> **Passage shown**:
- Opening Delimiter -

Monitoring a Training Run
The status, checkpoints, and metrics of a Training Run can be retrieved through the UI or SDK.
- UI
- SDK
Within a project, the Training Runs page lists all Training Runs associated with that project, along with details about their status and any actions that can be accomplished with that Training Run.

Click on the run name for detailed information about your Training Run, including the tabs below.
An existing run and its status can be retrieved via:
from chariot.training_v2 import Run
# singular check
run = Run.from_id(run_id=run_id)
print(run.status)
print(run.get_events()[0])
# poll status with reload
while True:
run.reload()
print(run.status)
print(run.get_events()[0])
'''
Example output:
run_created
Event(id='2aV6nrv2f4lSLl1upjn3lnktlxr', sequence=9012, run_id='2aV6Qg2CuryJPsSk8sn0NfPqziU', created_at=datetime.datetime(2024, 1, 4, 13, 6, 6), status='job_completed', details={}),
'''
Details
The Details tab summarizes key aspects of your Training Run, including its status, selected settings, and information associated with the dataset you choose to train on.

Logs
The Logs tab provides access to two types of logging information from your Training Runs: container logs and pod events.
Container Logs
Container logs show output directly from your Training Run container, including your application logs, print statements, and any error messages from your training code.
Select the Container Logs radio button to view logs from the training container.

Pod Events
Pod events provide infrastructure-level logs from the Kubernetes system that schedules and manages your training containers. These logs are useful for troubleshooting deployment and resource issues.
- UI
- SDK
Select the Pod Events radio button to view infrastructure logs from Kubernetes.

Retrieve pod events using the SDK:
from chariot.training_v2 import Run
run = Run.from_id(run_id=run_id)
print(run.get_events()[0])
Metrics
- UI
- SDK
This tab displays plots from metrics that get recorded during training, such as the training loss and validation accuracies. You can also view the performance of your model at different checkpoints within this tab. When you have checkpoint that has the desired perfromance of your model, you can export the checkpoint to the model catalog.

Metrics can be retrieved from the SDK via:
from chariot.training_v2 import Run
#Assumes `run` is the training_v2 Run class imported from above.
metrics = run.get_metrics()
print(metrics)
'''
Example output:
[Metric(id='2aV6m2Vk7IIcauG8LOKZuySkNTy', created_at=datetime.datetime(2024, 1, 4, 13, 5, 54, 379000), run_id='2aV6Qg2CuryJPsSk8sn0NfPqziU', global_step=10, tag='val/class_building/f1', value=0)]'''

- Closing Delimiter -

[Stored data]

- Opening Delimiter -

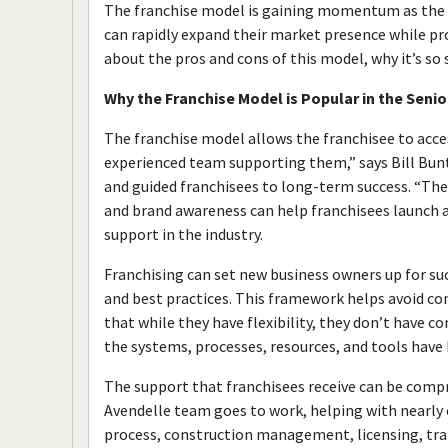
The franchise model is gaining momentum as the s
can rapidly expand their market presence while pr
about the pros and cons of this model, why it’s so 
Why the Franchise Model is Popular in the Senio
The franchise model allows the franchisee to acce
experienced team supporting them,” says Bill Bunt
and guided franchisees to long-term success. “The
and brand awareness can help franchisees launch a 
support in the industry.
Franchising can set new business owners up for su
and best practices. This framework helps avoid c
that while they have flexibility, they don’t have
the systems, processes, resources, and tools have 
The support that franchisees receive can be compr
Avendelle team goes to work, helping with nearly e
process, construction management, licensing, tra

- Closing Delimiter -
- Opening Delimiter -

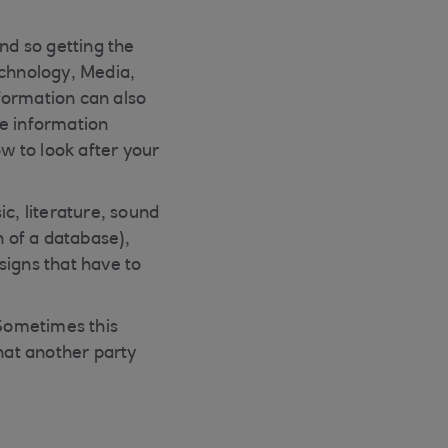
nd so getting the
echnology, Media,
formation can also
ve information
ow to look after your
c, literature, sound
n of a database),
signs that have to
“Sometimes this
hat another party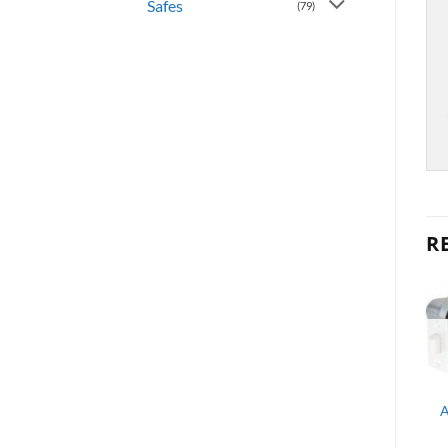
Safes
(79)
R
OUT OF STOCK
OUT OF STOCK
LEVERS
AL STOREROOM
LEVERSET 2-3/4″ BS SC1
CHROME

- Closing Delimiter -

> **Tasks**:
1. In the Training Run monitoring guide, what two types of logging information does the Logs tab give access to?
2. Please transcribe the part of the Training Run monitoring guide that opens with the words containing "Monitoring a Training" and closes with "the tabs below.".
These records have no connection to the Training Run monitoring guide.

> **Results for each task**:
1. Container logs and pod events.

2.
Monitoring a Training Run
The status, checkpoints, and metrics of a Training Run can be retrieved through the UI or SDK.
- UI
- SDK
Within a project, the Training Runs page lists all Training Runs associated with that project, along with details about their status and any actions that can be accomplished with that Training Run.

Click on the run name for detailed information about your Training Run, including the tabs below.